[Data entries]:

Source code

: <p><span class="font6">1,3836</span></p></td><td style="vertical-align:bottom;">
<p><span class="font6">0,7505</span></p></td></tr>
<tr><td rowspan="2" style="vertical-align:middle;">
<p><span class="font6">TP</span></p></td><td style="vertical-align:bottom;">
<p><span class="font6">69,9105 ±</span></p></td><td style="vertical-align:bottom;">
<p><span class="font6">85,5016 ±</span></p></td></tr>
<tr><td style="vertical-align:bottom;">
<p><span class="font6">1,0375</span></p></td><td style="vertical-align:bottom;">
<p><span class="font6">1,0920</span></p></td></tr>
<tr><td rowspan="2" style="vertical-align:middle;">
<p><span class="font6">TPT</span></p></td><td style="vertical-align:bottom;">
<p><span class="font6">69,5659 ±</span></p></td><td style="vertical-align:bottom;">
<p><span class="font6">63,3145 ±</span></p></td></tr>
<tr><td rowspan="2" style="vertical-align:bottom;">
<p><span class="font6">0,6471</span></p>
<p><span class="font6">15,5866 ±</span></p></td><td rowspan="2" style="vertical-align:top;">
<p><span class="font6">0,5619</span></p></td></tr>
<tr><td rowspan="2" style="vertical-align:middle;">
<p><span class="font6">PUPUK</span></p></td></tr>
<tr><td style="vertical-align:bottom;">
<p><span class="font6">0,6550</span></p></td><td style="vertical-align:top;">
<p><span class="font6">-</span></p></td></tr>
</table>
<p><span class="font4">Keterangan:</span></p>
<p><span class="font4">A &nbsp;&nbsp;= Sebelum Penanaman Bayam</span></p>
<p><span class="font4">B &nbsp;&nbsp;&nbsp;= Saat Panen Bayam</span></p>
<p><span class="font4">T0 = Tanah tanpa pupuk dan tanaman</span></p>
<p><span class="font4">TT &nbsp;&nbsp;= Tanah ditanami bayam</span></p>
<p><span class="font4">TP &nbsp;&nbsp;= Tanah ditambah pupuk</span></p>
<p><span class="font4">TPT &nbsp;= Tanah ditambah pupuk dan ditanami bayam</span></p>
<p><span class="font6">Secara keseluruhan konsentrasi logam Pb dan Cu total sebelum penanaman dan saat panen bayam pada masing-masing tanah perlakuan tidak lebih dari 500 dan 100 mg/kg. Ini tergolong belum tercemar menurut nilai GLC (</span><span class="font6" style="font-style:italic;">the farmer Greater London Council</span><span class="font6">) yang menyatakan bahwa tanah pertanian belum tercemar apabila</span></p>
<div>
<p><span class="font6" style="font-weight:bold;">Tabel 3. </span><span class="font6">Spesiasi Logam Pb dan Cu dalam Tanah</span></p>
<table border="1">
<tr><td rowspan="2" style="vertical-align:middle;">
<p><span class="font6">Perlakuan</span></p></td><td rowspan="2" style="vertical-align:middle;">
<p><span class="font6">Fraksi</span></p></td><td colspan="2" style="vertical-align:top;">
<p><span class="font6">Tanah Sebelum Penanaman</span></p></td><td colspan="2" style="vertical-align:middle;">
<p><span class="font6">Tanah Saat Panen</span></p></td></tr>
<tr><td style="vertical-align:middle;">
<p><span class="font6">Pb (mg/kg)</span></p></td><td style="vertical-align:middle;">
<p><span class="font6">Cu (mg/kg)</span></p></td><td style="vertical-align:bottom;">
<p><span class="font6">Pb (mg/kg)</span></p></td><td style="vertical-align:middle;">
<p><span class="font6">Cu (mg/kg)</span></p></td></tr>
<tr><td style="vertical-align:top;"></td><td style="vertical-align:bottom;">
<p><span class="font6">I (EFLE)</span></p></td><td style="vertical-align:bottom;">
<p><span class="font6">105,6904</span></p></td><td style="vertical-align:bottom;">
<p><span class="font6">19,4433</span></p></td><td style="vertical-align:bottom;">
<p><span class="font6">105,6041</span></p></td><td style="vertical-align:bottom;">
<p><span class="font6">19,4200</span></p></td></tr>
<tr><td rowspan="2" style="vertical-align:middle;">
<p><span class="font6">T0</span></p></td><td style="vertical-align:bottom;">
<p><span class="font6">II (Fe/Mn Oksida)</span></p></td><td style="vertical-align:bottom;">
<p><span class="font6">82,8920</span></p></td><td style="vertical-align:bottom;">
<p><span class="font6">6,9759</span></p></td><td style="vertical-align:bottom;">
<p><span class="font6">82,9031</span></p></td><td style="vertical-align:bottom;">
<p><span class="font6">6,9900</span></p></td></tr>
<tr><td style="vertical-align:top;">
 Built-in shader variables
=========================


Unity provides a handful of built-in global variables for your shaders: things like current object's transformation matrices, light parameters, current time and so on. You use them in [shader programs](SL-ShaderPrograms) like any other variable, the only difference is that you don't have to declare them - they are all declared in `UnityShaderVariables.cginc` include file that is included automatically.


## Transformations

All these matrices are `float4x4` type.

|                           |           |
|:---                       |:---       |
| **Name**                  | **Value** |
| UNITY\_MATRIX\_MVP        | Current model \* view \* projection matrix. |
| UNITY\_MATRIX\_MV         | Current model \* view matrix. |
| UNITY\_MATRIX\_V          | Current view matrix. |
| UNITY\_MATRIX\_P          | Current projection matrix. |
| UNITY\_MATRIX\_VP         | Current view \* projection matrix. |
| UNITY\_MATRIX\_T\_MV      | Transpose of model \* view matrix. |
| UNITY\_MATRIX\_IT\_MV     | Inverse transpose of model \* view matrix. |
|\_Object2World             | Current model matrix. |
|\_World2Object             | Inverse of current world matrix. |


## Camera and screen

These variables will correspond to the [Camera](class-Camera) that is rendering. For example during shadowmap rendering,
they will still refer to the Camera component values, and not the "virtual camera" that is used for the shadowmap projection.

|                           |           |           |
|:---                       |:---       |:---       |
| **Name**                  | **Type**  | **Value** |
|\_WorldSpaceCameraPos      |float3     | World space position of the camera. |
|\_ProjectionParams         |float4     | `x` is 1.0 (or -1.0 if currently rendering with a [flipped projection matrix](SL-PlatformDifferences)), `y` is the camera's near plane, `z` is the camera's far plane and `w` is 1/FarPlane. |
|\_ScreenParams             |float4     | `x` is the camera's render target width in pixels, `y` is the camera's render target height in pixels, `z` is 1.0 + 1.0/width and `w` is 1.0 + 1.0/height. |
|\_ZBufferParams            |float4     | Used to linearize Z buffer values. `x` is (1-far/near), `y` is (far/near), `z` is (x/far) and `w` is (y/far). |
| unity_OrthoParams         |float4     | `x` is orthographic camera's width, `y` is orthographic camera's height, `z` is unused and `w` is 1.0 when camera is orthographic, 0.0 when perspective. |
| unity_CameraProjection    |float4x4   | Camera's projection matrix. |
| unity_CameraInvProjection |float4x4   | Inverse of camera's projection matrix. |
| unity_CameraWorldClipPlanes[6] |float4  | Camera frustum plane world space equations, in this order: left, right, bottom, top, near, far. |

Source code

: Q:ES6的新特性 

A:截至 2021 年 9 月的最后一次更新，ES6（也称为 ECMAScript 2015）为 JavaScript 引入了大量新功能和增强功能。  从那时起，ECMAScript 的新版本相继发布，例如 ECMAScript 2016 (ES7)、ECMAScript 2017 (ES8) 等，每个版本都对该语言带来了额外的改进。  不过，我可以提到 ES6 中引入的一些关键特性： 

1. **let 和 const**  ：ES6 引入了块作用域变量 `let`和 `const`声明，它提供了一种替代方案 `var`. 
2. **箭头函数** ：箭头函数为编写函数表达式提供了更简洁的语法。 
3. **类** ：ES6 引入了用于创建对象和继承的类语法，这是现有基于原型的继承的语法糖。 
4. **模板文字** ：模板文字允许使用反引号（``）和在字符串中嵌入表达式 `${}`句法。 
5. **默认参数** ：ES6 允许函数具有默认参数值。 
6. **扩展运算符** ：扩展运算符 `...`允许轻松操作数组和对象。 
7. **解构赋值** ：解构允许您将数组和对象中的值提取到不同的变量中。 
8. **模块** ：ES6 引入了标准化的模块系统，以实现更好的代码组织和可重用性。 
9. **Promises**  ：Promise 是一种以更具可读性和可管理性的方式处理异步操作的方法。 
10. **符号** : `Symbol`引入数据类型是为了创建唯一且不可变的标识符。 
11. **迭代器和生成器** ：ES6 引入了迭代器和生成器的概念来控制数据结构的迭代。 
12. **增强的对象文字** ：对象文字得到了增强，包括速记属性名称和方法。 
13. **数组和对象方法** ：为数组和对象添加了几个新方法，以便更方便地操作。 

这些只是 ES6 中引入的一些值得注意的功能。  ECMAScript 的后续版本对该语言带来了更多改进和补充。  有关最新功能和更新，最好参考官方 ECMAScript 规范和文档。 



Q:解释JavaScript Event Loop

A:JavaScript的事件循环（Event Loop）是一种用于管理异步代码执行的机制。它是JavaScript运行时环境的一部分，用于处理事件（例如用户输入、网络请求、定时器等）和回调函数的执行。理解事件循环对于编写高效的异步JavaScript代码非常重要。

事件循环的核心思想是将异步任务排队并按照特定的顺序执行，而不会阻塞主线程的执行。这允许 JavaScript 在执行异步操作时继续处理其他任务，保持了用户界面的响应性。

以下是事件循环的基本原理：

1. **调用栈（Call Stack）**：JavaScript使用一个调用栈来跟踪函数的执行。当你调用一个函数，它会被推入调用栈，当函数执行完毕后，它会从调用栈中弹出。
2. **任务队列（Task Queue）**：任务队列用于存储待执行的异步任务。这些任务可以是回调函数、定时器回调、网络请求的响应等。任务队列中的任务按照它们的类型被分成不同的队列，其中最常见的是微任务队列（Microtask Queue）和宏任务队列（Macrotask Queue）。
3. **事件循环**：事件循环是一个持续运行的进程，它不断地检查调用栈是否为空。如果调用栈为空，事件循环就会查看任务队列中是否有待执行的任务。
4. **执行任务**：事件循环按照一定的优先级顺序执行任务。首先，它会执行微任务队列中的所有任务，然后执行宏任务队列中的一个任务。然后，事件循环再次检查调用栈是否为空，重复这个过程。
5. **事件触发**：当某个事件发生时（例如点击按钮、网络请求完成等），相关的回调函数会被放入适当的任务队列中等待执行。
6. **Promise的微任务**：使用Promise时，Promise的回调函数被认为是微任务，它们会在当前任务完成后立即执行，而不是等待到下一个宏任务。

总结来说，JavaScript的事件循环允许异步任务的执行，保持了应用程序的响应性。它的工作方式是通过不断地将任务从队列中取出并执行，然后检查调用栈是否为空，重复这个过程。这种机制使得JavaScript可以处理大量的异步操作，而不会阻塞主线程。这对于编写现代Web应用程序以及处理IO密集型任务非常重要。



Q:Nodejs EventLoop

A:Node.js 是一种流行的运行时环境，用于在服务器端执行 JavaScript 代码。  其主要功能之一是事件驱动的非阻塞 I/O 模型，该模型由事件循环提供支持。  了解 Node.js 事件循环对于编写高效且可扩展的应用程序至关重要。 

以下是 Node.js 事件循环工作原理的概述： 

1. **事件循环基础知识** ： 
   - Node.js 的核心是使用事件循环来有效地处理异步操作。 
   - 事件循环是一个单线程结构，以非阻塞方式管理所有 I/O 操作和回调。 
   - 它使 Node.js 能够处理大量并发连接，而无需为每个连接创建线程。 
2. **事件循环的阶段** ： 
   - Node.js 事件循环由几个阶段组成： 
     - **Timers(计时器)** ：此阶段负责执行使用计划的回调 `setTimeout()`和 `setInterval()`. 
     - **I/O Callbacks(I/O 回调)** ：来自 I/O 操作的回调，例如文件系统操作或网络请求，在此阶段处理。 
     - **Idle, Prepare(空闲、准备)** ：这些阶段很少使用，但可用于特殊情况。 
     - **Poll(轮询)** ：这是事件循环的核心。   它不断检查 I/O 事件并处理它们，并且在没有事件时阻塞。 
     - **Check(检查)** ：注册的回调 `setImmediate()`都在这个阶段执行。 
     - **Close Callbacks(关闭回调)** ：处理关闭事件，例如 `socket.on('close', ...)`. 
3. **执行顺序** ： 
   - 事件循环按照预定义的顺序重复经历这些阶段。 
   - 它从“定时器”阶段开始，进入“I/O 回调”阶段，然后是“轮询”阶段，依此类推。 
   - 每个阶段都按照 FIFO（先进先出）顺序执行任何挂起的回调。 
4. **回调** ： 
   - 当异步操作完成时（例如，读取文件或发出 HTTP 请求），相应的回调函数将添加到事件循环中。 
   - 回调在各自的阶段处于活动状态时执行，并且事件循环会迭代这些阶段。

[Written task]: Once you have found every line above holding the word "colspan", copy those lines.

[Task solution]:
<p><span class="font6">Fraksi</span></p></td><td colspan="2" style="vertical-align:top;">
<p><span class="font6">Tanah Sebelum Penanaman</span></p></td><td colspan="2" style="vertical-align:middle;">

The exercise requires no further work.